The study’s main goals were to find:
- the highest safe dose of selinexor that could be given when combined with fludarabine and cytarabine
- what side effects resulted when the drug combination was given
- how the body absorbs, processes and removes the drug
- how treatment with the drug affects the body
When was this study done?
The study opened August 2014 and closed in July 2019.
What did the study consist of?
- Patients took the drug selinexor by mouth along with the intravenous drugs fludarabine and cytarabine.
- Different doses of selinexor were given to groups of patients.
- The doses increased for each group in the study until side effects required the dose to be lowered. This final dose was used in Phase II.
What did we learn from this study?
The study found that six doses of selinexor, given at 55 milligrams/m2 per dose, was well tolerated in combination with the two chemo drugs in children with acute leukemia that had come back or was hard to treat. The most common side effect was a lowering of sodium in the blood (not causing any symptoms). Two patients treated at higher doses also had transient side effects of difficulty talking, walking or coordination of movement.
In almost half (47%) of the patients treated we also observed that the leukemia cells responded to the treatment. This study and other promising studies show the combo is effective in high-risk leukemia and leukemia cells. Scientists will conduct more research to test the usefulness of selinexor-based therapy in children.

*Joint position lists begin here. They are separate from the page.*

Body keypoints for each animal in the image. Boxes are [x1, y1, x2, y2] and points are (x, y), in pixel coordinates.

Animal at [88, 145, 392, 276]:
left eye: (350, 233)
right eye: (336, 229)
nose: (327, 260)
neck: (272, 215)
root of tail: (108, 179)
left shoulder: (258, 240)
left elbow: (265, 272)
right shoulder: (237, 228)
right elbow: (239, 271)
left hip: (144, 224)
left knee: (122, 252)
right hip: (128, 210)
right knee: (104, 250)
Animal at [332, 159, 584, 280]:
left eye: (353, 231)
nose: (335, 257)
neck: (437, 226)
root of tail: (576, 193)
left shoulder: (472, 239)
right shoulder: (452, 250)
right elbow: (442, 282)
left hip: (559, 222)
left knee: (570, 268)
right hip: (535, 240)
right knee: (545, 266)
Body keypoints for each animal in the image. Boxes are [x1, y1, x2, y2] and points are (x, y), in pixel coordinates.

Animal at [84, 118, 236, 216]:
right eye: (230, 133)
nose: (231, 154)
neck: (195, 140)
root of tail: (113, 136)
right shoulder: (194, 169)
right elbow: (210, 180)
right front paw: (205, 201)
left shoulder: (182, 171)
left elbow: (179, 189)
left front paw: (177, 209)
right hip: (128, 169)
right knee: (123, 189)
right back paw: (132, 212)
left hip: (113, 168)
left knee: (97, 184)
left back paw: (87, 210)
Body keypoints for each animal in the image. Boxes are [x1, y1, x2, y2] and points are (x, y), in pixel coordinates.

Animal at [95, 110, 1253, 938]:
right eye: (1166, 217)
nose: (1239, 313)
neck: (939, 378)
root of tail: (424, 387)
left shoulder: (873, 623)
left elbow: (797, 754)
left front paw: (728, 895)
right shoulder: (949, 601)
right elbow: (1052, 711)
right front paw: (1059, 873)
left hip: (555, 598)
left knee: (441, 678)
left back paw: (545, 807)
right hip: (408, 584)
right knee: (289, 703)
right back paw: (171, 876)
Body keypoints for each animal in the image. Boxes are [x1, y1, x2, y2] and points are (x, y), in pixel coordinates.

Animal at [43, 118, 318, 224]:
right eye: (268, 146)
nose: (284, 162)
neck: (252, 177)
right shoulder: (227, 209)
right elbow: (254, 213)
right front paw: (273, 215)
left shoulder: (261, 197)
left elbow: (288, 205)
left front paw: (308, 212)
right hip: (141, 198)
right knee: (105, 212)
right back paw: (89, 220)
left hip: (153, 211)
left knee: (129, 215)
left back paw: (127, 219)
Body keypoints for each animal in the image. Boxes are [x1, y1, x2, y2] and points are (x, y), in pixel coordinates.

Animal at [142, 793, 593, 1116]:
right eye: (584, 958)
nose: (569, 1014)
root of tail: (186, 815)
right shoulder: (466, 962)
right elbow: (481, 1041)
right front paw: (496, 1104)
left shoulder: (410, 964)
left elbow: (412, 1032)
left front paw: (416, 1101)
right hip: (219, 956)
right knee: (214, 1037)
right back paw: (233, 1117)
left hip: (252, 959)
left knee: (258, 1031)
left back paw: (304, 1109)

What are the next research steps as a result of this study?
The Phase II portion of this study further explored the combination of selinexor, fludarabine and cytarabine and its effects.
How does this study affect my child?
Although survival rates are near 90% for children with acute lymphoblastic leukemia and 60% for those with acute myeloid leukemia, patients with relapsed or hard-to-treat disease have dismal outcomes. Response rates to selinexor are promising and will be further studied.
Your child will receive information and guidance for care. Please speak with your St. Jude doctor about specific guidelines that apply to your child.
For more information
Please talk with your child’s doctor about questions or concerns you have as a result of this study.
Publication generated from this study:
Phase I Study of Selinexor, a Selective Inhibitor of Nuclear Export, in Combination With Fludarabine and Cytarabine, in Pediatric Relapsed or Refractory Acute Leukemia. Thomas B. Alexander, John K. Choi, Raul C. Ribeiro, Ching-Hon Pui, and Jeffrey E. Rubnitz, St Jude Children's Research Hospital; Raul C. Ribeiro, Ching-Hon Pui, and Jeffrey E. Rubnitz, University of Tennessee College of Medicine, Memphis, TN; and Norman J. Lacayo, Lucile Packard Children's Hospital Stanford, Stanford, CA. J Clin Oncol. 2016 Dec;34(34):4094-4101.